Document layout detection data
★ ★ ★

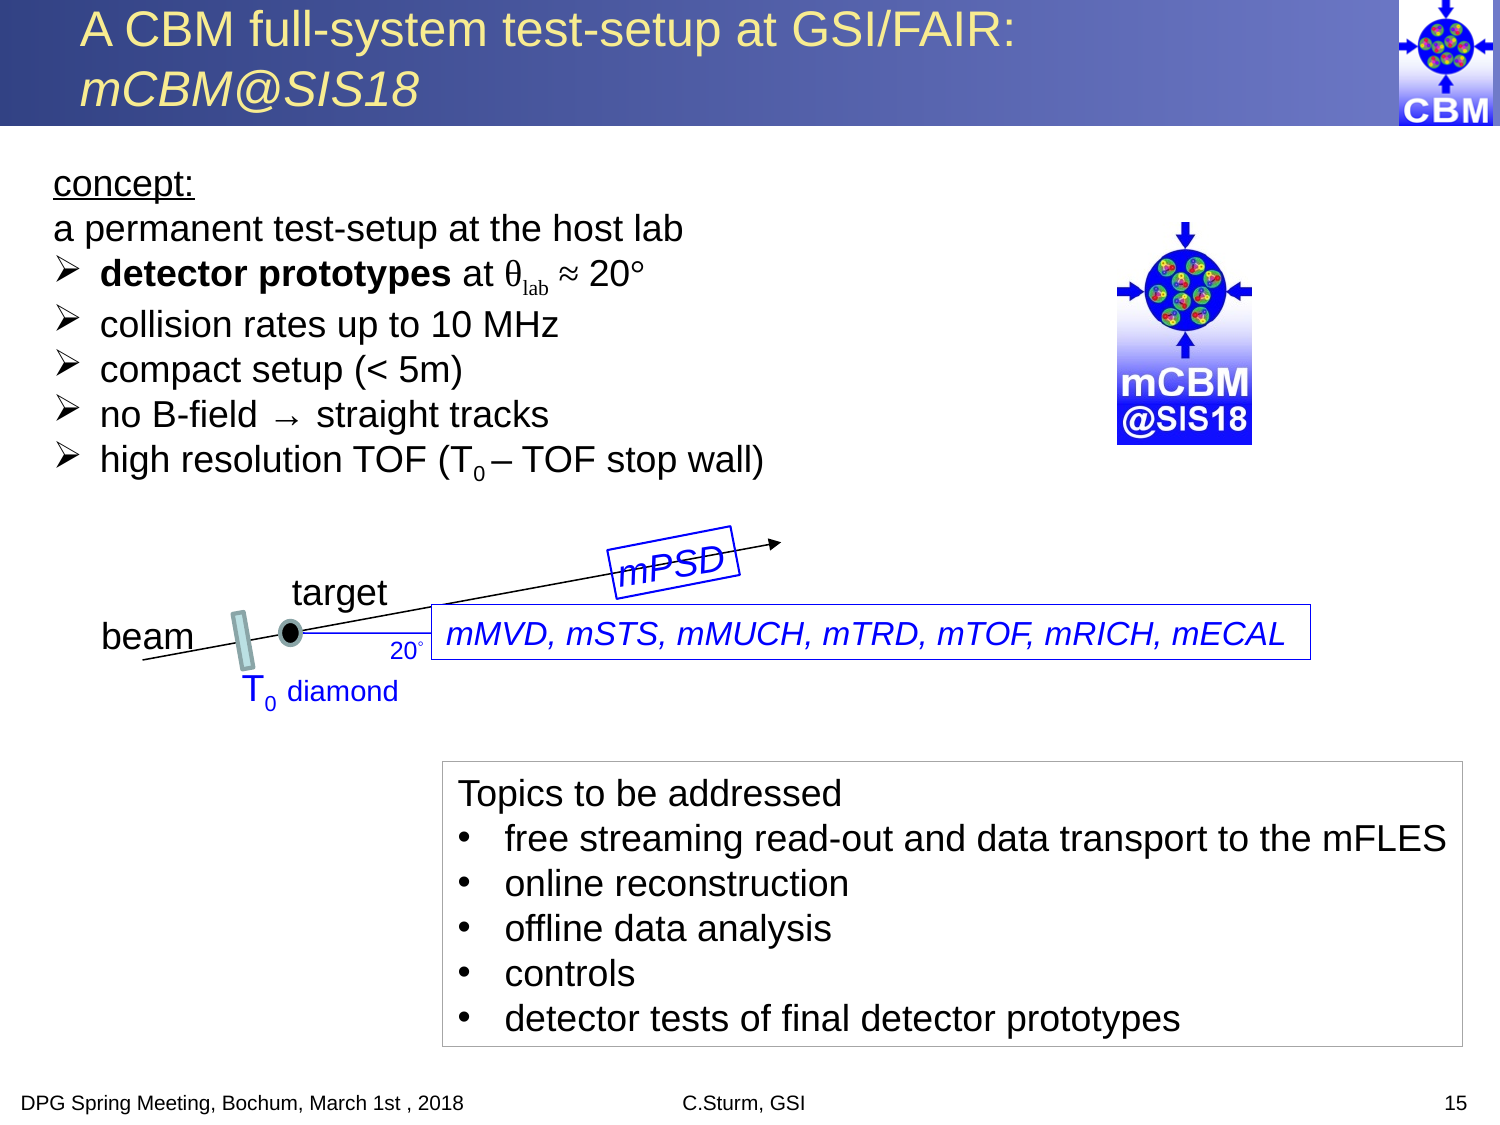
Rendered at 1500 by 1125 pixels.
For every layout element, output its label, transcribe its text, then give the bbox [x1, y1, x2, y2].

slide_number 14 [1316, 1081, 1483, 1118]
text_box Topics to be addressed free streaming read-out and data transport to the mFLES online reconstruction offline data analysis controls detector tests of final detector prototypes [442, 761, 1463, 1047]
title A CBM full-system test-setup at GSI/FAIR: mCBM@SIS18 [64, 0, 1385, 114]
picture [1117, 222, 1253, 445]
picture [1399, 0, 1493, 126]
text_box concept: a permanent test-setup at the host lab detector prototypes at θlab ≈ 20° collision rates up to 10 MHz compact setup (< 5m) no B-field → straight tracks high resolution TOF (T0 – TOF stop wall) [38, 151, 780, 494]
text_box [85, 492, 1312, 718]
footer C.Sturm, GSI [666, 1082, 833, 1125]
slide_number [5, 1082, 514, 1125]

★ ★ ★

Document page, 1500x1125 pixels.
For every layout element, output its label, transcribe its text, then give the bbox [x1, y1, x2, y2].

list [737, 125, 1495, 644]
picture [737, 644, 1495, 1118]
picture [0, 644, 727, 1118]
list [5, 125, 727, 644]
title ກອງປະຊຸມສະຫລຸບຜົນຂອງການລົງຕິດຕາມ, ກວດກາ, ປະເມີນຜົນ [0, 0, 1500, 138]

★ ★ ★

▶ [WORK TASK]
Where the string "pixels" appears in a line of the entries, count that line, and state the total alone.

▶ [SOLUTION TO THIS TASK]
2